• [CONSIGNE ÉCRITE 1] Résumez l'extrait fourni en trois phrases.
• [CONSIGNE ÉCRITE 2] D'après l'extrait fourni, quelle part du territoire municipal de Detroit est inhabitée ?

• [EXTRAIT FOURNI]

··········

Federico Santopinto nous décrit « l’armée mexicaine de l’Union européenne » :
« Les nominations du Belge Van Rompuy et de la Britannique Ashton confirment que les États membres veulent conserver le contrôle de la politique extérieure commune. En créant des postes sans clarifier les institutions, le traité de Lisbonne, laborieusement ratifié et confus, a transformé la direction de l’Union en armée mexicaine. »

Mathilde Goanec a découvert des « fantômes russes dans l’isoloir ukrainien » :
« Parmi les pays les plus touchés par la crise financière, l’Ukraine a sollicité à la mi-décembre une avance de 2 milliards d’euros auprès du FMI. Elle craint de ne pouvoir verser les retraites et les salaires de la fonction publique, ni régler ses factures énergétiques à la Russie, au risque de relancer la " guerre du gaz " . Les relations avec Moscou sont au coeur des enjeux de l’élection présidentielle du 17 janvier. »

Pour Francis Ghilès, le « non-Maghreb » coûte cher au Maghreb :

« Le conflit du Sahara occidental représente toujours l’un des obstacles majeurs à une coopération indispensable entre le Maroc et l’Algérie, freinant les échanges régionaux qui pourraient se développer conjointement avec la Tunisie. Pourtant, une complémentarité existe entre les trois pays et, si elle était encouragée par l’Union européenne, une collaboration politique et économique aiderait à résoudre bien des problèmes de la rive sud de la Méditerranée. »

Allan Popelard et Paul Vannier expliquent pourquoi Detroit est une « ville afro-américaine qui rétrécie » :

« Ancienne capitale mondiale de l’automobile, Detroit n’a cessé de perdre de sa puissance. Et de sa population. La crise actuelle n’arrange rien. Les emplois industriels se font rares ; les maisons abandonnées à leurs créanciers se multiplient dans certains quartiers. Malgré tout, cette ville à majorité noire continue de faire confiance au président pour lequel elle a voté. […] Tu sens ? Tu sens cette odeur ? » Dave, la trentaine, habite sur 7 Miles Road, en plein coeur des quartiers pauvres de Detroit, ceinture d’une dizaine de kilomètres de large entre le centre-ville, downtown, identifiable à ses gratte-ciel, et les suburbs, ces banlieues aisées s’étalant à la périphérie de la ville. En face de chez lui, de l’autre côté de la rue, cinq tas de cendres. Autant de maisons qui, il y a deux mois encore, étaient habitées. « Y en a une autre qui a brûlé cette nuit. Toutes les semaines, y en a une de plus qui part en fumée dans le quartier. Les gens font ça pour toucher la prime d’assurance et partent s’installer en banlieue. Plus personne ne veut vivre ici. »

Si 35 % du territoire municipal est inhabité , c’est qu’en un demi-siècle, fait rare dans l’histoire urbaine mondiale, Shrinking City (« la ville qui rétrécit ») a perdu plus de la moitié de sa population, soit près d’un million de personnes . A l’exception des abords de l’université ou de l’heure de la sortie des écoles, seuls quelques piétons errent sur les trottoirs de Woodward, Michigan ou Gratiot, les principales avenues de la ville. Avec la crise des subprimes, son dépeuplement s’est encore aggravé.

··········

• [LIGNES DE DONNÉES]
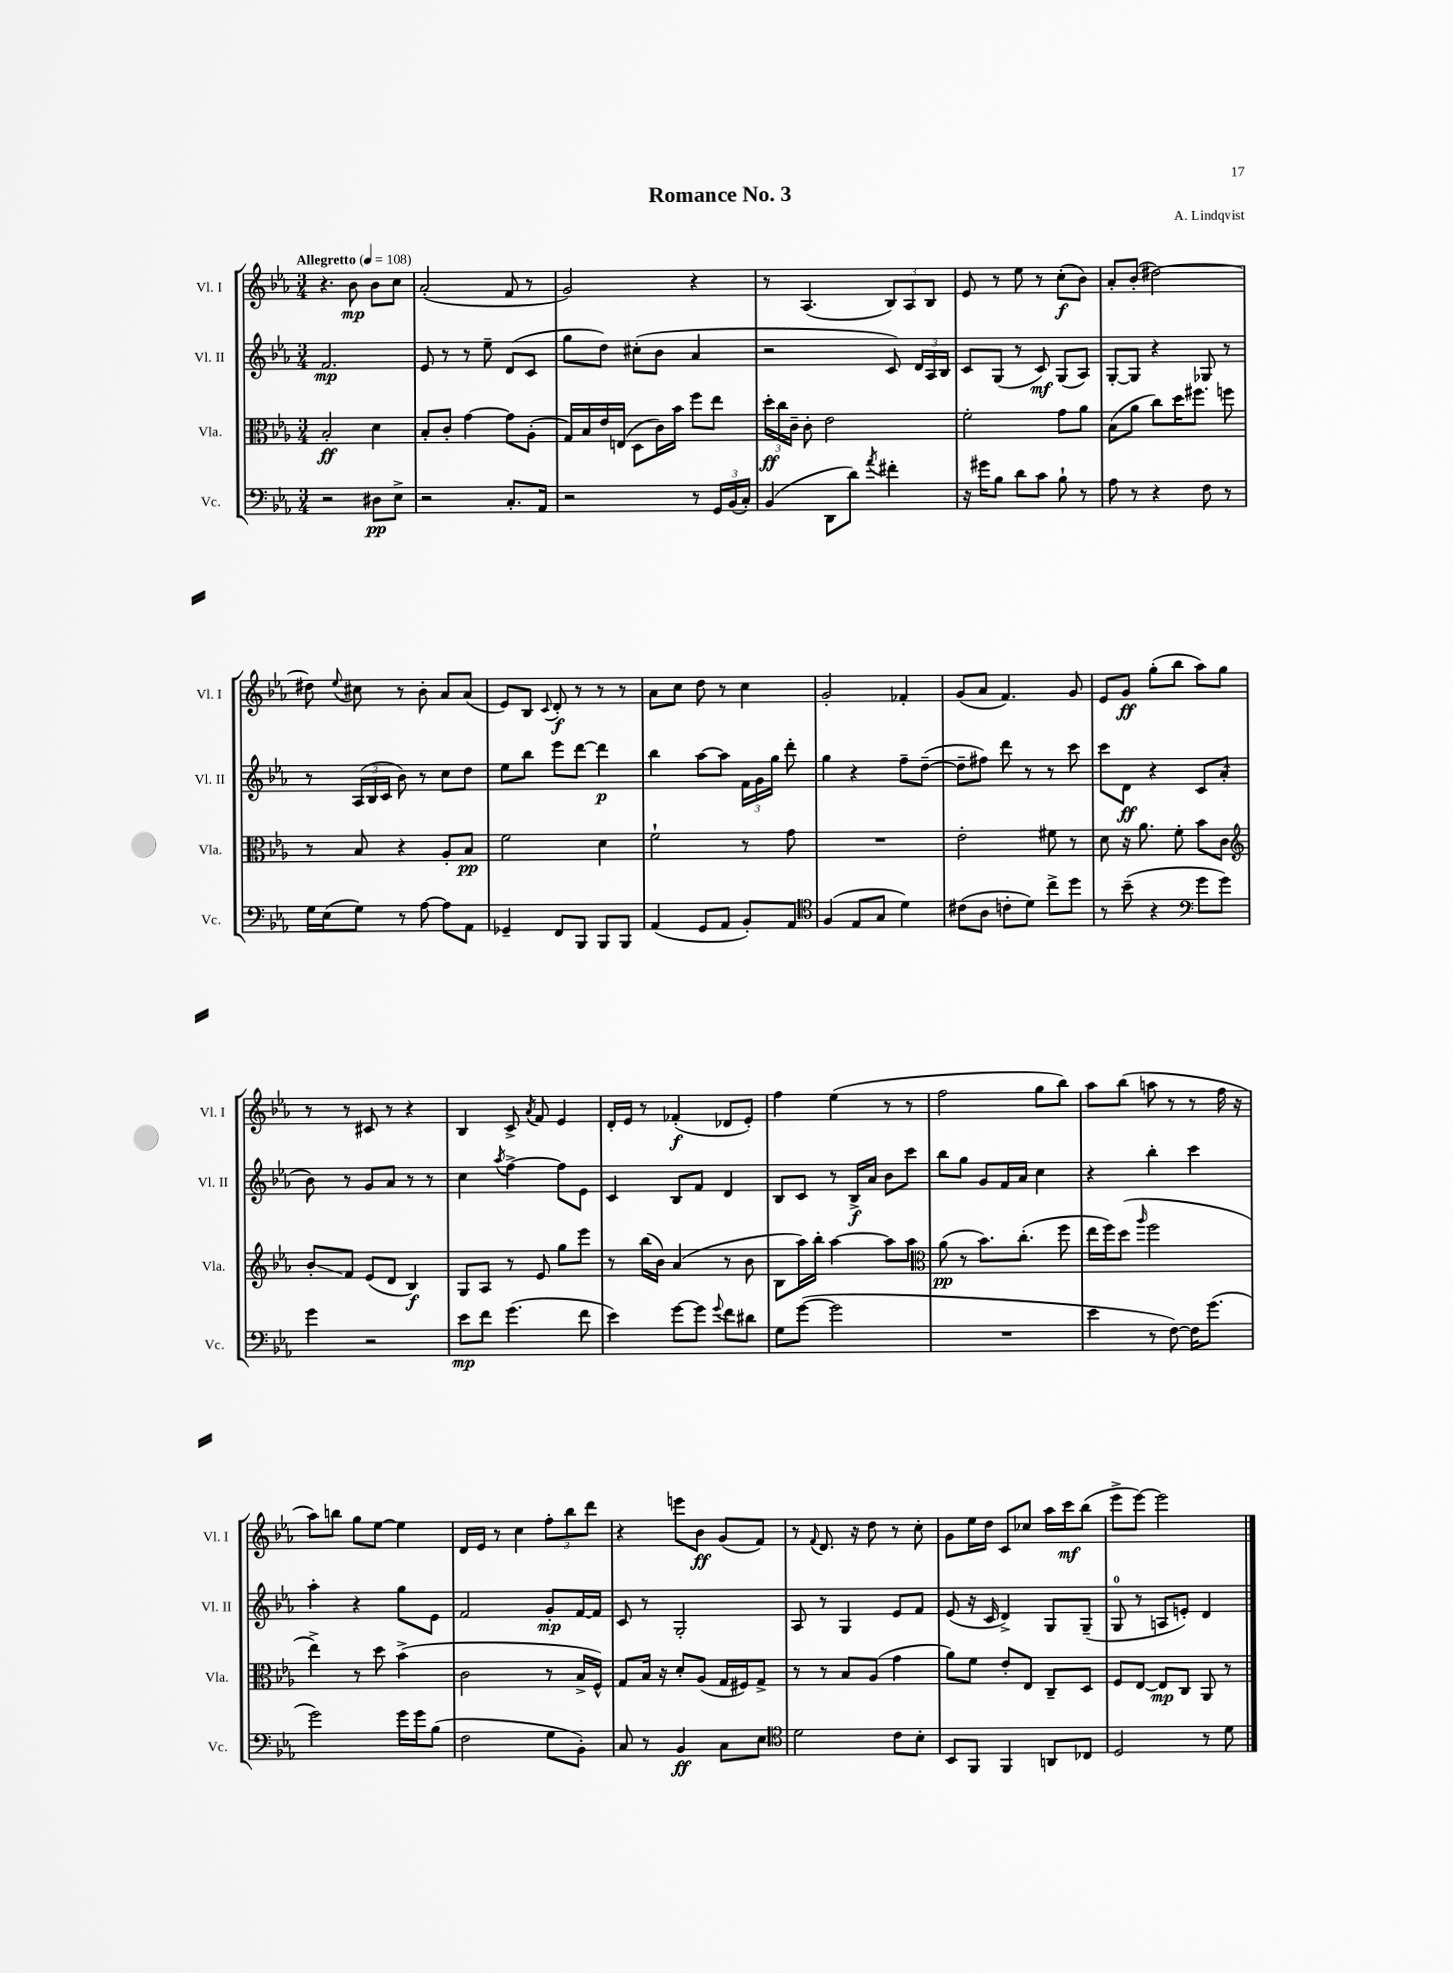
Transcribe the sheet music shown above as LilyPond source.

··········

• [RÉPONSE ÉCRITE 1] Selon Federico Santopinto, le traité de Lisbonne, en créant des postes sans clarifier les institutions, a transformé la direction de l'Union européenne en armée mexicaine, tandis que Mathilde Goanec rapporte que l'Ukraine, touchée par la crise financière, a sollicité auprès du FMI une avance de 2 milliards d'euros. Francis Ghilès estime que le conflit du Sahara occidental freine la coopération entre le Maroc et l'Algérie, alors qu'une collaboration encouragée par l'Union européenne aiderait à résoudre bien des problèmes de la rive sud de la Méditerranée. Allan Popelard et Paul Vannier décrivent Detroit, ancienne capitale mondiale de l'automobile qui a perdu plus de la moitié de sa population en un demi-siècle et dont le dépeuplement s'est aggravé avec la crise des subprimes.

• [RÉPONSE ÉCRITE 2] 35 % du territoire municipal de Detroit est inhabité.